## Data to use
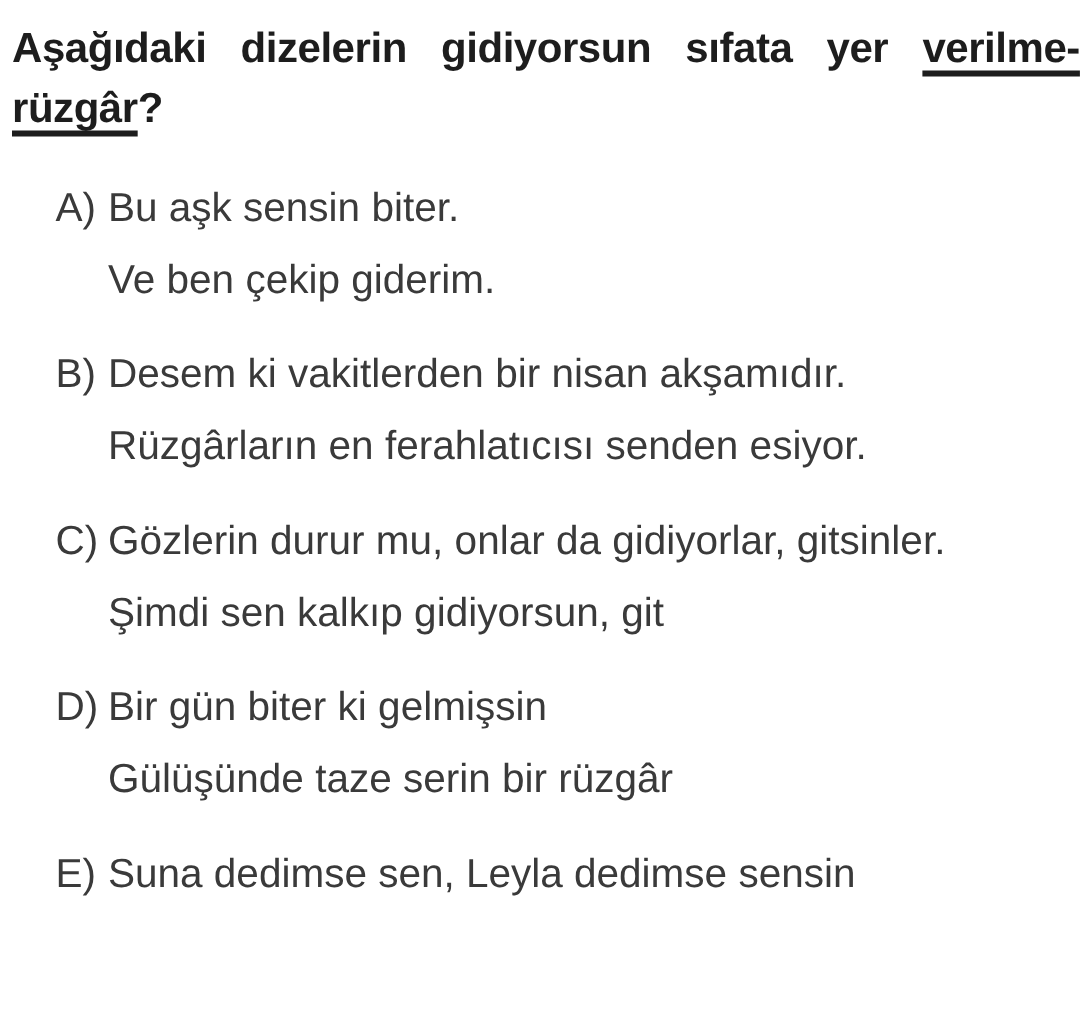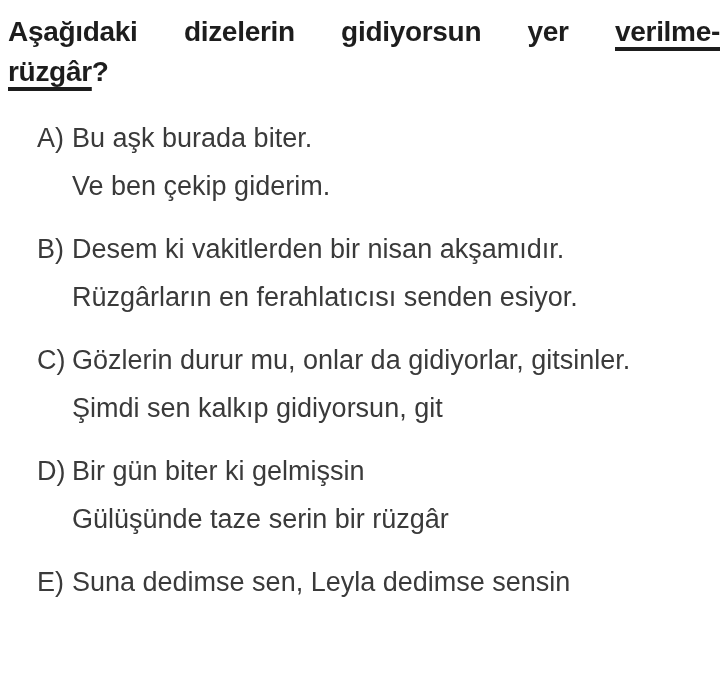--- a/index.html
+++ b/index.html
@@ -62,31 +62,32 @@
 </head>
 <body>
 
 <div class="page">
 
   <div class="question">
     <div class="q-line1">
         <span>Aşağıdaki</span>
         <span>dizelerin</span>
         <span>gidiyorsun</span>
+        <span>sıfata</span>
         <span>yer</span>
         <span class="u">verilme-</span>
       </div>
     <div class="q-line2"><span class="u">rüzgâr</span><span>?</span></div>
   </div>
 
   <div class="options">
     <div class="option">
       <div class="opt-letter">A)</div>
       <div class="opt-lines">
-        <div>Bu aşk burada biter.</div>
+        <div>Bu aşk sensin biter.</div>
         <div>Ve ben çekip giderim.</div>
       </div>
     </div>
 
     <div class="option">
       <div class="opt-letter">B)</div>
       <div class="opt-lines">
         <div>Desem ki vakitlerden bir nisan akşamıdır.</div>
         <div>Rüzgârların en ferahlatıcısı senden esiyor.</div>
       </div>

## Problem description
Retype all entries exactly as they appear, dropping the images.

## Reply to the task
--- a/index.html
+++ b/index.html
@@ -62,31 +62,32 @@
 </head>
 <body>
 
 <div class="page">
 
   <div class="question">
     <div class="q-line1">
         <span>Aşağıdaki</span>
         <span>dizelerin</span>
         <span>gidiyorsun</span>
+        <span>sıfata</span>
         <span>yer</span>
         <span class="u">verilme-</span>
       </div>
     <div class="q-line2"><span class="u">rüzgâr</span><span>?</span></div>
   </div>
 
   <div class="options">
     <div class="option">
       <div class="opt-letter">A)</div>
       <div class="opt-lines">
-        <div>Bu aşk burada biter.</div>
+        <div>Bu aşk sensin biter.</div>
         <div>Ve ben çekip giderim.</div>
       </div>
     </div>
 
     <div class="option">
       <div class="opt-letter">B)</div>
       <div class="opt-lines">
         <div>Desem ki vakitlerden bir nisan akşamıdır.</div>
         <div>Rüzgârların en ferahlatıcısı senden esiyor.</div>
       </div>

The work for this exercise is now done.